> **Work to complete**:
Repeat all of the data word for word so that only the pictures are missing from the copy.

> **Record excerpts**:
_ _ _ _ _ _ _

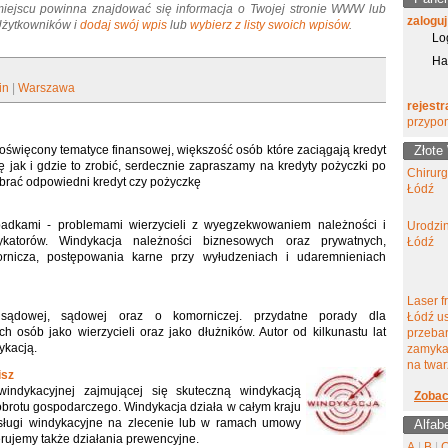
miejscu powinna znajdować się informacja o Twojej stronie WWW lub
zaloguj
 Użytkowników i
dodaj swój wpis
lub
wybierz z listy swoich wpisów
.
Lo
Ha
in
|
Warszawa
rejestr
przypo
poświęcony tematyce finansowej, większość osób które zaciągają kredyt
Złote
 jak i gdzie to zrobić, serdecznie zapraszamy na kredyty pożyczki po
Chirur
brać odpowiedni kredyt czy pożyczkę
Łódź
padkami - problemami wierzycieli z wyegzekwowaniem należności i
Urodzi
ykatorów. Windykacja należności biznesowych oraz prywatnych,
Łódź
rnicza, postępowania karne przy wyłudzeniach i udaremnieniach
Laser f
dsądowej, sądowej oraz o komorniczej. przydatne porady dla
Łódź u
h osób jako wierzycieli oraz jako dłużników. Autor od kilkunastu lat
przeba
ykacją.
zamyka
na twar
isz
windykacyjnej zajmującej się skuteczną windykacją
Zobac
obrotu gospodarczego. Windykacja działa w całym kraju
sługi windykacyjne na zlecenie lub w ramach umowy
Alfab
erujemy także działania prewencyjne.
A
|
B
|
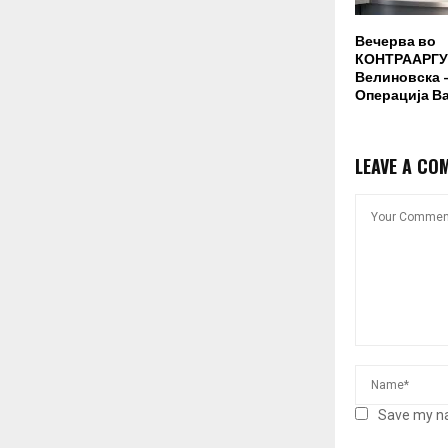
Вечерва во
КОНТРААРГУ
Велиновска –
Операција В
LEAVE A CO
Save my na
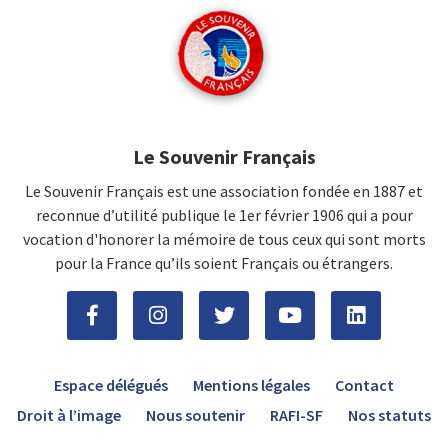
Le Souvenir Français
Le Souvenir Français est une association fondée en 1887 et
reconnue d’utilité publique le 1er février 1906 qui a pour
vocation d'honorer la mémoire de tous ceux qui sont morts
pour la France qu’ils soient Français ou étrangers.
Espace délégués
Mentions légales
Contact
Droit à l’image
Nous soutenir
RAFI-SF
Nos statuts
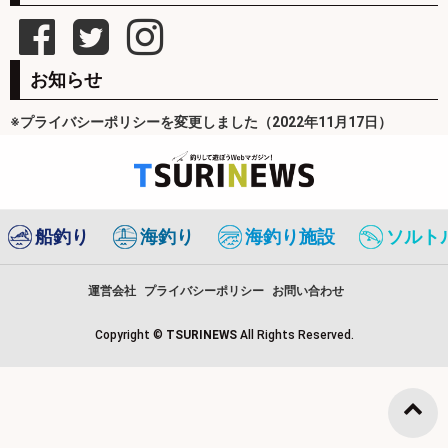
お知らせ
※プライバシーポリシーを変更しました（2022年11月17日）
船釣り
海釣り
海釣り施設
ソルト
運営会社
プライバシーポリシー
お問い合わせ
Copyright ©
TSURINEWS
All Rights Reserved.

_ _ _ _ _ _ _

> **The answer**:
miejscu powinna znajdować się informacja o Twojej stronie WWW lub
zaloguj
 Użytkowników i
dodaj swój wpis
lub
wybierz z listy swoich wpisów
.
Lo
Ha
in
|
Warszawa
rejestr
przypo
poświęcony tematyce finansowej, większość osób które zaciągają kredyt
Złote
 jak i gdzie to zrobić, serdecznie zapraszamy na kredyty pożyczki po
Chirur
brać odpowiedni kredyt czy pożyczkę
Łódź
padkami - problemami wierzycieli z wyegzekwowaniem należności i
Urodzi
ykatorów. Windykacja należności biznesowych oraz prywatnych,
Łódź
rnicza, postępowania karne przy wyłudzeniach i udaremnieniach
Laser f
dsądowej, sądowej oraz o komorniczej. przydatne porady dla
Łódź u
h osób jako wierzycieli oraz jako dłużników. Autor od kilkunastu lat
przeba
ykacją.
zamyka
na twar
isz
windykacyjnej zajmującej się skuteczną windykacją
Zobac
obrotu gospodarczego. Windykacja działa w całym kraju
sługi windykacyjne na zlecenie lub w ramach umowy
Alfab
erujemy także działania prewencyjne.
A
|
B
|
Вечерва во
КОНТРААРГУ
Велиновска –
Операција В
LEAVE A CO
Save my na
Le Souvenir Français
Le Souvenir Français est une association fondée en 1887 et
reconnue d’utilité publique le 1er février 1906 qui a pour
vocation d'honorer la mémoire de tous ceux qui sont morts
pour la France qu’ils soient Français ou étrangers.
Espace délégués
Mentions légales
Contact
Droit à l’image
Nous soutenir
RAFI-SF
Nos statuts
お知らせ
※プライバシーポリシーを変更しました（2022年11月17日）
船釣り
海釣り
海釣り施設
ソルト
運営会社
プライバシーポリシー
お問い合わせ
Copyright ©
TSURINEWS
All Rights Reserved.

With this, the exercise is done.